Collected data:
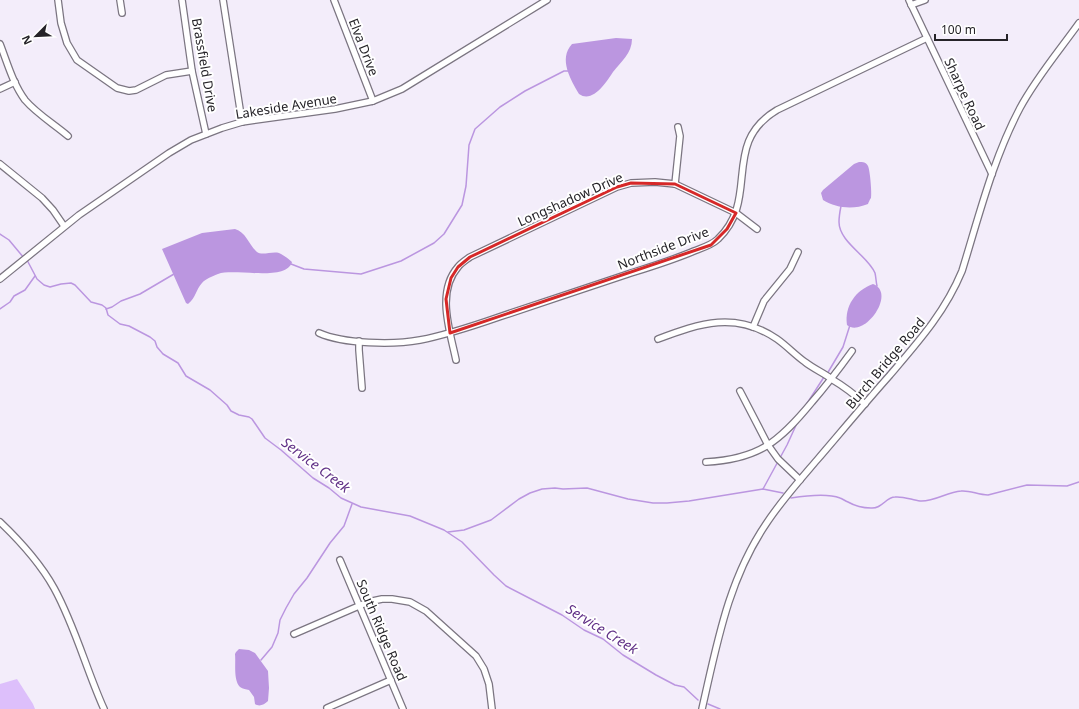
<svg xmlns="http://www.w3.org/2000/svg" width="1079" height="709" font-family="'Noto Sans',sans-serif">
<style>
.green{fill:#ddbffb}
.water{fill:#bb96e0}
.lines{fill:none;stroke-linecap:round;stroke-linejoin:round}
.stream{stroke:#bb96e0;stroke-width:1.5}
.minor-casing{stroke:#7b7581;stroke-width:8}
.minor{stroke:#fff;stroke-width:5.5}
.marked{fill:none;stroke:#d62828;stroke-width:3;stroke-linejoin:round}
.labels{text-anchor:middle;stroke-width:4;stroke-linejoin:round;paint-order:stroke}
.street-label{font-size:13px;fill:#252328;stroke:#fff}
.water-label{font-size:14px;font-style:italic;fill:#613187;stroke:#fff}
</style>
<rect width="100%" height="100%" fill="#f3edfa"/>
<path class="green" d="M17,679l16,25 2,5h-35v-25z"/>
<g class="water">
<path d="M616,38l16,1c0,14 -11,23 -19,33 -6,9 -20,32 -34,22 -8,-14 -21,-35 -7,-50z"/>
<path d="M859,162c4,0 7,0 9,4 2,4 4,27 3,32 -1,1 -3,6 -3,6 -15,6 -32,4 -45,-4l-2,-7 2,-3 31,-26z"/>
<path d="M235,229c11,3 14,16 22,23 5,4 15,-1 22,1 4,2 10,6 13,9 -6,20 -57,6 -74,12 -5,2 -13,5 -16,9 -6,6 -6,15 -14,21l-2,-1 -24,-54 40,-16z"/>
<path d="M873,284c24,9 -9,55 -26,41 -3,-19 9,-35 26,-41z"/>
<path d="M239,649l10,1 6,3 13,18 1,17 -1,13c-4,4 -9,6 -13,3l-1,-7 -5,-7c-3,-1 -6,-1 -9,-3 -7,-7 -4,-24 -5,-33l1,-2z"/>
</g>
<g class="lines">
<g class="stream">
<path d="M841,206c-1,5 -2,11 -2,16 0,20 29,34 36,51 1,4 1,9 2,13"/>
<path d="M0,234l9,6 15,18"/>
<path d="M27,260l10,19 7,6 6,2 11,-3 10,-1 4,2 16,17 11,3 4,3 2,7 12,9 9,2 21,11 5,4 2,6 6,7 15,9 8,13 24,14 17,15 4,6 8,4 10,2 3,2 13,19 16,12 32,28 16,10 12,10 20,9 49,9 34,14 18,12 32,33 12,11 56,29 22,15 19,9 20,16 33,20 19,10 9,2 14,13"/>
<path d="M291,264l13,5 57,5 40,-13 33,-18 10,-9 18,-29 4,-19 3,-41 6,-16 25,-22 25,-16 39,-20h4"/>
<path d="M0,309l10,-7 4,-6 11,-6 10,-14"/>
<path d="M106,309l6,-2 9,-6 19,-7 34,-20"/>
<path d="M827,374l16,-27 7,-22"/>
<path d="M806,405l18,-28"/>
<path d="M763,489l24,-44 11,-24"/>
<path d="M791,498c13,-2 36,-5 49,0 3,1 5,3 8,4 7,4 16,6 23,6 11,1 15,-11 24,-11 8,-1 17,3 25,4 14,1 27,-9 41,-10 9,-1 17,4 27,4l39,-10 40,1 12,-4"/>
<path d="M448,532l16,-2 27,-10 28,-21 11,-6 12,-4 13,-1 8,1 24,-1 41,11 25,4h14l22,-2 74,-12 20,4"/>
<path d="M261,660l11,-13 6,-14 2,-13 6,-12 8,-14 13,-16 23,-35 14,-17 8,-22"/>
<path d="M708,704l12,5"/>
</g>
<g class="minor-casing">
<g id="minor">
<path d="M58,0l3,23 6,20 10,17 40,28 12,3 7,-1 30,-15 26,-4"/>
<path d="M120,0l2,13"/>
<path d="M182,0l10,71 14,63"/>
<path d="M223,0l19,122"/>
<path d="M334,0l39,101"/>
<path d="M909,0l83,174"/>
<path d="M911,5l14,-5"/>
<path d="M0,44c7,18 13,40 25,56 12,14 29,24 43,36"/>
<path d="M0,89l15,-7"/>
<path d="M0,164l42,34 11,12 11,16"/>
<path d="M675,184l5,-48 -2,-9"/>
<path d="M0,279l79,-64 90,-62 22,-13 31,-12 20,-6 93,-13 38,-8 29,-12 13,-8 132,-81"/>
<path d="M753,327l11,-26 26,-32 8,-17"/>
<path d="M319,333c25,11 74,12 101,7 27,-5 53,-14 79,-23 43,-14 86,-29 129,-43 22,-7 45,-14 66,-23 8,-3 18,-6 24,-12 43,-41 2,-95 59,-129l150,-72"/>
<path d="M658,339c42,-16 78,-28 119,0 10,7 18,16 28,23 9,7 19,11 28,18 12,7 22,15 32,24"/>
<path d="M359,341v9l3,38"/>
<path d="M456,360c-6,-29 -20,-68 2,-93 3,-4 8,-7 12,-10l147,-70 14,-4 24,-1 20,2 61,29 21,16"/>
<path d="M740,391l28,54 10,14 22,21"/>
<path d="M706,462c53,-3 73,-20 106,-60 14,-16 27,-33 40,-51"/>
<path d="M0,522c21,20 40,41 54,66 21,38 32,81 50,121"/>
<path d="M340,560l63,149"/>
<path d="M294,634l74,-32 14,-3h10l18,3 16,9 50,45 8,13 5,15 3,25"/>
<path d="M327,708l64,-28"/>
<path d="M702,709c15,-65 26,-129 64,-185 15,-23 33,-43 51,-64 24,-28 48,-57 73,-85 29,-34 55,-63 72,-104 17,-55 31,-112 58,-163 16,-30 39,-57 59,-85"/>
</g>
</g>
<use href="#minor" class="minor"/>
</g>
<path class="marked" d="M631,183l44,1 61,29 -9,16 -16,16 -261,88 -4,-34 5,-21 7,-11 12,-10 147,-70z"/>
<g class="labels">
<g class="street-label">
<text transform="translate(364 47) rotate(69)" y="5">Elva Drive</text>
<text transform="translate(205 65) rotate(80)" y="5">Brassfield Drive</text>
<text transform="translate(965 94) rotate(65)" y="5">Sharpe Road</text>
<text transform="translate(286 106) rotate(-9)" y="5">Lakeside Avenue</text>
<text transform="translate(570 199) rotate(-24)" y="5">Longshadow Drive</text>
<text transform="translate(663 248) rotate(-21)" y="5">Northside Drive</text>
<text transform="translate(885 363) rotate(-50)" y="5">Burch Bridge Road</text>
<text transform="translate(382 630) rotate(67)" y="5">South Ridge Road</text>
</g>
<g class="water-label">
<text transform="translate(316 465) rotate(37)" y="5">Service Creek</text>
<text transform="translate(602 629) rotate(32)" y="5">Service Creek</text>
</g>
</g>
<g transform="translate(36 36) rotate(246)" stroke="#ffffff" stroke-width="3" paint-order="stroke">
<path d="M0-3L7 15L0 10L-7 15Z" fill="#252328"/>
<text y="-6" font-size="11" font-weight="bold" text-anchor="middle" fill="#252328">N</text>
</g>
<path d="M935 34v6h72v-6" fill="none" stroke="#252328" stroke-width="2"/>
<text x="941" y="34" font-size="12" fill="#252328" stroke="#ffffff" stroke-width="3" paint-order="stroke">100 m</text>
</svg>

AIM OF THE TASK >> When you reproduce the data shown above, keep each line exact and omit every picture.

EXERCISE SOLUTION >>
<svg xmlns="http://www.w3.org/2000/svg" width="1079" height="709" font-family="'Noto Sans',sans-serif">
<style>
.green{fill:#ddbffb}
.water{fill:#bb96e0}
.lines{fill:none;stroke-linecap:round;stroke-linejoin:round}
.stream{stroke:#bb96e0;stroke-width:1.5}
.minor-casing{stroke:#7b7581;stroke-width:8}
.minor{stroke:#fff;stroke-width:5.5}
.marked{fill:none;stroke:#d62828;stroke-width:3;stroke-linejoin:round}
.labels{text-anchor:middle;stroke-width:4;stroke-linejoin:round;paint-order:stroke}
.street-label{font-size:13px;fill:#252328;stroke:#fff}
.water-label{font-size:14px;font-style:italic;fill:#613187;stroke:#fff}
</style>
<rect width="100%" height="100%" fill="#f3edfa"/>
<path class="green" d="M17,679l16,25 2,5h-35v-25z"/>
<g class="water">
<path d="M616,38l16,1c0,14 -11,23 -19,33 -6,9 -20,32 -34,22 -8,-14 -21,-35 -7,-50z"/>
<path d="M859,162c4,0 7,0 9,4 2,4 4,27 3,32 -1,1 -3,6 -3,6 -15,6 -32,4 -45,-4l-2,-7 2,-3 31,-26z"/>
<path d="M235,229c11,3 14,16 22,23 5,4 15,-1 22,1 4,2 10,6 13,9 -6,20 -57,6 -74,12 -5,2 -13,5 -16,9 -6,6 -6,15 -14,21l-2,-1 -24,-54 40,-16z"/>
<path d="M873,284c24,9 -9,55 -26,41 -3,-19 9,-35 26,-41z"/>
<path d="M239,649l10,1 6,3 13,18 1,17 -1,13c-4,4 -9,6 -13,3l-1,-7 -5,-7c-3,-1 -6,-1 -9,-3 -7,-7 -4,-24 -5,-33l1,-2z"/>
</g>
<g class="lines">
<g class="stream">
<path d="M841,206c-1,5 -2,11 -2,16 0,20 29,34 36,51 1,4 1,9 2,13"/>
<path d="M0,234l9,6 15,18"/>
<path d="M27,260l10,19 7,6 6,2 11,-3 10,-1 4,2 16,17 11,3 4,3 2,7 12,9 9,2 21,11 5,4 2,6 6,7 15,9 8,13 24,14 17,15 4,6 8,4 10,2 3,2 13,19 16,12 32,28 16,10 12,10 20,9 49,9 34,14 18,12 32,33 12,11 56,29 22,15 19,9 20,16 33,20 19,10 9,2 14,13"/>
<path d="M291,264l13,5 57,5 40,-13 33,-18 10,-9 18,-29 4,-19 3,-41 6,-16 25,-22 25,-16 39,-20h4"/>
<path d="M0,309l10,-7 4,-6 11,-6 10,-14"/>
<path d="M106,309l6,-2 9,-6 19,-7 34,-20"/>
<path d="M827,374l16,-27 7,-22"/>
<path d="M806,405l18,-28"/>
<path d="M763,489l24,-44 11,-24"/>
<path d="M791,498c13,-2 36,-5 49,0 3,1 5,3 8,4 7,4 16,6 23,6 11,1 15,-11 24,-11 8,-1 17,3 25,4 14,1 27,-9 41,-10 9,-1 17,4 27,4l39,-10 40,1 12,-4"/>
<path d="M448,532l16,-2 27,-10 28,-21 11,-6 12,-4 13,-1 8,1 24,-1 41,11 25,4h14l22,-2 74,-12 20,4"/>
<path d="M261,660l11,-13 6,-14 2,-13 6,-12 8,-14 13,-16 23,-35 14,-17 8,-22"/>
<path d="M708,704l12,5"/>
</g>
<g class="minor-casing">
<g id="minor">
<path d="M58,0l3,23 6,20 10,17 40,28 12,3 7,-1 30,-15 26,-4"/>
<path d="M120,0l2,13"/>
<path d="M182,0l10,71 14,63"/>
<path d="M223,0l19,122"/>
<path d="M334,0l39,101"/>
<path d="M909,0l83,174"/>
<path d="M911,5l14,-5"/>
<path d="M0,44c7,18 13,40 25,56 12,14 29,24 43,36"/>
<path d="M0,89l15,-7"/>
<path d="M0,164l42,34 11,12 11,16"/>
<path d="M675,184l5,-48 -2,-9"/>
<path d="M0,279l79,-64 90,-62 22,-13 31,-12 20,-6 93,-13 38,-8 29,-12 13,-8 132,-81"/>
<path d="M753,327l11,-26 26,-32 8,-17"/>
<path d="M319,333c25,11 74,12 101,7 27,-5 53,-14 79,-23 43,-14 86,-29 129,-43 22,-7 45,-14 66,-23 8,-3 18,-6 24,-12 43,-41 2,-95 59,-129l150,-72"/>
<path d="M658,339c42,-16 78,-28 119,0 10,7 18,16 28,23 9,7 19,11 28,18 12,7 22,15 32,24"/>
<path d="M359,341v9l3,38"/>
<path d="M456,360c-6,-29 -20,-68 2,-93 3,-4 8,-7 12,-10l147,-70 14,-4 24,-1 20,2 61,29 21,16"/>
<path d="M740,391l28,54 10,14 22,21"/>
<path d="M706,462c53,-3 73,-20 106,-60 14,-16 27,-33 40,-51"/>
<path d="M0,522c21,20 40,41 54,66 21,38 32,81 50,121"/>
<path d="M340,560l63,149"/>
<path d="M294,634l74,-32 14,-3h10l18,3 16,9 50,45 8,13 5,15 3,25"/>
<path d="M327,708l64,-28"/>
<path d="M702,709c15,-65 26,-129 64,-185 15,-23 33,-43 51,-64 24,-28 48,-57 73,-85 29,-34 55,-63 72,-104 17,-55 31,-112 58,-163 16,-30 39,-57 59,-85"/>
</g>
</g>
<use href="#minor" class="minor"/>
</g>
<path class="marked" d="M631,183l44,1 61,29 -9,16 -16,16 -261,88 -4,-34 5,-21 7,-11 12,-10 147,-70z"/>
<g class="labels">
<g class="street-label">
<text transform="translate(364 47) rotate(69)" y="5">Elva Drive</text>
<text transform="translate(205 65) rotate(80)" y="5">Brassfield Drive</text>
<text transform="translate(965 94) rotate(65)" y="5">Sharpe Road</text>
<text transform="translate(286 106) rotate(-9)" y="5">Lakeside Avenue</text>
<text transform="translate(570 199) rotate(-24)" y="5">Longshadow Drive</text>
<text transform="translate(663 248) rotate(-21)" y="5">Northside Drive</text>
<text transform="translate(885 363) rotate(-50)" y="5">Burch Bridge Road</text>
<text transform="translate(382 630) rotate(67)" y="5">South Ridge Road</text>
</g>
<g class="water-label">
<text transform="translate(316 465) rotate(37)" y="5">Service Creek</text>
<text transform="translate(602 629) rotate(32)" y="5">Service Creek</text>
</g>
</g>
<g transform="translate(36 36) rotate(246)" stroke="#ffffff" stroke-width="3" paint-order="stroke">
<path d="M0-3L7 15L0 10L-7 15Z" fill="#252328"/>
<text y="-6" font-size="11" font-weight="bold" text-anchor="middle" fill="#252328">N</text>
</g>
<path d="M935 34v6h72v-6" fill="none" stroke="#252328" stroke-width="2"/>
<text x="941" y="34" font-size="12" fill="#252328" stroke="#ffffff" stroke-width="3" paint-order="stroke">100 m</text>
</svg>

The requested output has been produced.